* WHAT THE EXERCISE ASKS:
Reproduce every line of the listing below word for word, with no changes.

[Transcribed page contents]
--- START ---
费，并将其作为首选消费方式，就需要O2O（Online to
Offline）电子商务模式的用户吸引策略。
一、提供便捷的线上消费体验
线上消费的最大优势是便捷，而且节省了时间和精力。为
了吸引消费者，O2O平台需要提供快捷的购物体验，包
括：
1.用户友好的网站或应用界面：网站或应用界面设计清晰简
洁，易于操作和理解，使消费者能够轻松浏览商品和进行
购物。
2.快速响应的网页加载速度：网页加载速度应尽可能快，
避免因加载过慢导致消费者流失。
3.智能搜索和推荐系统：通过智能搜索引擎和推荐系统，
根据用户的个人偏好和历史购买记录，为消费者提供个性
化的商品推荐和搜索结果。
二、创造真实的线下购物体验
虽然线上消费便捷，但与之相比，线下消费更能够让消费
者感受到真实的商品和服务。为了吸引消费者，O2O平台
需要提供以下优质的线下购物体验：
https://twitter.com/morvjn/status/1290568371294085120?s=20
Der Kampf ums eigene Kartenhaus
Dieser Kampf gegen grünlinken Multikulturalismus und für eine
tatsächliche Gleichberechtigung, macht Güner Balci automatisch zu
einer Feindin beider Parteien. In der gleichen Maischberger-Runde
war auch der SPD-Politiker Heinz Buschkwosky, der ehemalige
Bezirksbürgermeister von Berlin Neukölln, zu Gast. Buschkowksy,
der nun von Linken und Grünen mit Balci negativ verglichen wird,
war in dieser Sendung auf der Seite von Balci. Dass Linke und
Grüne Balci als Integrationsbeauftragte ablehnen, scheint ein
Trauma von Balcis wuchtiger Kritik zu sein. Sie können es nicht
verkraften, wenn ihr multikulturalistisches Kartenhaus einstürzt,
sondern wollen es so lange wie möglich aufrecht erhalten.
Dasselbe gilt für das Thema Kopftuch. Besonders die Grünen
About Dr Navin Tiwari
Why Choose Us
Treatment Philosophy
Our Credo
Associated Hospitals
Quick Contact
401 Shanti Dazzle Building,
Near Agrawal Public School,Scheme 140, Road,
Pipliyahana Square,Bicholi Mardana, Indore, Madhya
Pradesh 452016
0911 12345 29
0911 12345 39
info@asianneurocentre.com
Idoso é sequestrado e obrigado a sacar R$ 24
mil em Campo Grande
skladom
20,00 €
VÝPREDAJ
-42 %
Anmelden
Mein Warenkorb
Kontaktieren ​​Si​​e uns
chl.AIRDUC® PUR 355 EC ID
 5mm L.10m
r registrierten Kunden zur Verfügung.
--- END ---
* SOLUTION:
费，并将其作为首选消费方式，就需要O2O（Online to
Offline）电子商务模式的用户吸引策略。
一、提供便捷的线上消费体验
线上消费的最大优势是便捷，而且节省了时间和精力。为
了吸引消费者，O2O平台需要提供快捷的购物体验，包
括：
1.用户友好的网站或应用界面：网站或应用界面设计清晰简
洁，易于操作和理解，使消费者能够轻松浏览商品和进行
购物。
2.快速响应的网页加载速度：网页加载速度应尽可能快，
避免因加载过慢导致消费者流失。
3.智能搜索和推荐系统：通过智能搜索引擎和推荐系统，
根据用户的个人偏好和历史购买记录，为消费者提供个性
化的商品推荐和搜索结果。
二、创造真实的线下购物体验
虽然线上消费便捷，但与之相比，线下消费更能够让消费
者感受到真实的商品和服务。为了吸引消费者，O2O平台
需要提供以下优质的线下购物体验：
https://twitter.com/morvjn/status/1290568371294085120?s=20
Der Kampf ums eigene Kartenhaus
Dieser Kampf gegen grünlinken Multikulturalismus und für eine
tatsächliche Gleichberechtigung, macht Güner Balci automatisch zu
einer Feindin beider Parteien. In der gleichen Maischberger-Runde
war auch der SPD-Politiker Heinz Buschkwosky, der ehemalige
Bezirksbürgermeister von Berlin Neukölln, zu Gast. Buschkowksy,
der nun von Linken und Grünen mit Balci negativ verglichen wird,
war in dieser Sendung auf der Seite von Balci. Dass Linke und
Grüne Balci als Integrationsbeauftragte ablehnen, scheint ein
Trauma von Balcis wuchtiger Kritik zu sein. Sie können es nicht
verkraften, wenn ihr multikulturalistisches Kartenhaus einstürzt,
sondern wollen es so lange wie möglich aufrecht erhalten.
Dasselbe gilt für das Thema Kopftuch. Besonders die Grünen
About Dr Navin Tiwari
Why Choose Us
Treatment Philosophy
Our Credo
Associated Hospitals
Quick Contact
401 Shanti Dazzle Building,
Near Agrawal Public School,Scheme 140, Road,
Pipliyahana Square,Bicholi Mardana, Indore, Madhya
Pradesh 452016
0911 12345 29
0911 12345 39
info@asianneurocentre.com
Idoso é sequestrado e obrigado a sacar R$ 24
mil em Campo Grande
skladom
20,00 €
VÝPREDAJ
-42 %
Anmelden
Mein Warenkorb
Kontaktieren ​​Si​​e uns
chl.AIRDUC® PUR 355 EC ID
 5mm L.10m
r registrierten Kunden zur Verfügung.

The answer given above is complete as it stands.